Her brother, the Kurdish publisher Bedri Adanir, has been in prison a year and a half in Diyarbakir while awaiting trial. Ahmet Sik, on the other hand, never got the chance to publish his book; digital copies of it were seized by the police last March 24, and Sik has been in prison awaiting trial ever since.
In defending the rather unusual step of confiscating a book and arresting its author before the book was even published, Turkish Prime Minister Erdogan told the Parliamentary Assembly of the Council of Europe:
“It is a crime to use a bomb, but it is also a crime to use materials from which a bomb is made. If informed that all materials needed to construct a bomb have been placed in a certain location, wouldn’t the security forces collect these materials?”
But the only “bomb-throwing” that Ahmet Sik ever engaged in is rhetorical: he is an investigative journalist and the book in question was a report on the role of an important religious movement in Turkish politics.

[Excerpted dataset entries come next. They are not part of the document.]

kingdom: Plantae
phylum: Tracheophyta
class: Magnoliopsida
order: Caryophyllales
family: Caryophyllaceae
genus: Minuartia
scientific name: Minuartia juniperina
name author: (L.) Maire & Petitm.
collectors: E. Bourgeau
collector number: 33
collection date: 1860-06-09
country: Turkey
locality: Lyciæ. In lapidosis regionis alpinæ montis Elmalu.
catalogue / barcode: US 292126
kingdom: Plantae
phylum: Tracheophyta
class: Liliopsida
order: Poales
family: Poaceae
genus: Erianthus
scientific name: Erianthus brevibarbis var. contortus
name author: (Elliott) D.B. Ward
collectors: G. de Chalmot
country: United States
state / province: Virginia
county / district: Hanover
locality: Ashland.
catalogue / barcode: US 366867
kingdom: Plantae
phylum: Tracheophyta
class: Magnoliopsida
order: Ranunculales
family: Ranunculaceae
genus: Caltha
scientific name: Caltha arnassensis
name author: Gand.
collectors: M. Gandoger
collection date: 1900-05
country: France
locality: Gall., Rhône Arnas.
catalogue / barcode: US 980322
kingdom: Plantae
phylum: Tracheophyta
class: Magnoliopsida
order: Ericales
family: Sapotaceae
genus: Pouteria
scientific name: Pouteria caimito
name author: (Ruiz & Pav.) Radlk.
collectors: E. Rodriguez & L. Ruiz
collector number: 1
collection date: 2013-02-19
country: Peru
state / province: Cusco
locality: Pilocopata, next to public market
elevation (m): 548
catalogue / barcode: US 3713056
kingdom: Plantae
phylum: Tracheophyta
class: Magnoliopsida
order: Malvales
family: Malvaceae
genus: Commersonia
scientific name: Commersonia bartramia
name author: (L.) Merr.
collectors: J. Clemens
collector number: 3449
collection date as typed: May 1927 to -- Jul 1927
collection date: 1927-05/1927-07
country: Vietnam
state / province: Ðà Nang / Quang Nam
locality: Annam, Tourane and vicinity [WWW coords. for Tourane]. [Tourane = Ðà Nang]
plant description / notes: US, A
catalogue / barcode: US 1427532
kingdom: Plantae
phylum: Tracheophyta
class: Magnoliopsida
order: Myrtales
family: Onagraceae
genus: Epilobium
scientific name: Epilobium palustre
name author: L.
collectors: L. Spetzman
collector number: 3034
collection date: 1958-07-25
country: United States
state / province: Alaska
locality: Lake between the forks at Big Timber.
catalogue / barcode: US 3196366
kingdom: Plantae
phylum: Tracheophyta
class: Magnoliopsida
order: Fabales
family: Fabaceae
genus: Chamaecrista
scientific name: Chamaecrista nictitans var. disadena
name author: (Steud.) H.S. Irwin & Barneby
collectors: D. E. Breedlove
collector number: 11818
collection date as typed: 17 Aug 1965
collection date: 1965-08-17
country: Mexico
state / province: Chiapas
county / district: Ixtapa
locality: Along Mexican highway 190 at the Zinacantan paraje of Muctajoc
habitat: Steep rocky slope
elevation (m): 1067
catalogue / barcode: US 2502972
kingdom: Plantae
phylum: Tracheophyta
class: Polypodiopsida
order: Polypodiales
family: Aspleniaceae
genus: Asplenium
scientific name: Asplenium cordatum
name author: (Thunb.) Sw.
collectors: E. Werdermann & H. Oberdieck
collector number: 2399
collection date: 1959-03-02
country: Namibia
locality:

Apparently, publishing—or even writing—some books in Turkey have become the equivalent of bomb making and, given Turkey’s anti-terrorism laws, grounds for imprisoning publishers and authors. Not only are books dangerous, however; so are banners. Two students had the temerity to raise a banner during a speech by the Prime Minister in Istanbul 14 months ago, and have been in prison ever since. The banner’s threatening slogan? “We want free education.”
Amnesty International’s recent Human Rights Report ‘s section on Turkey noted that in 2010 “people were prosecuted under different articles of the Penal Code because they had criticized the armed forces, the position of Armenians and Kurds in Turkey, and ongoing criminal prosecutions. In addition, anti-terrorism laws, carrying higher prison sentences and resulting in pre-trial detention orders, were used to stifle legitimate free expression. Kurdish political activists, journalists and human rights defenders were among those most frequently prosecuted.” Things have only gotten worse in 2011.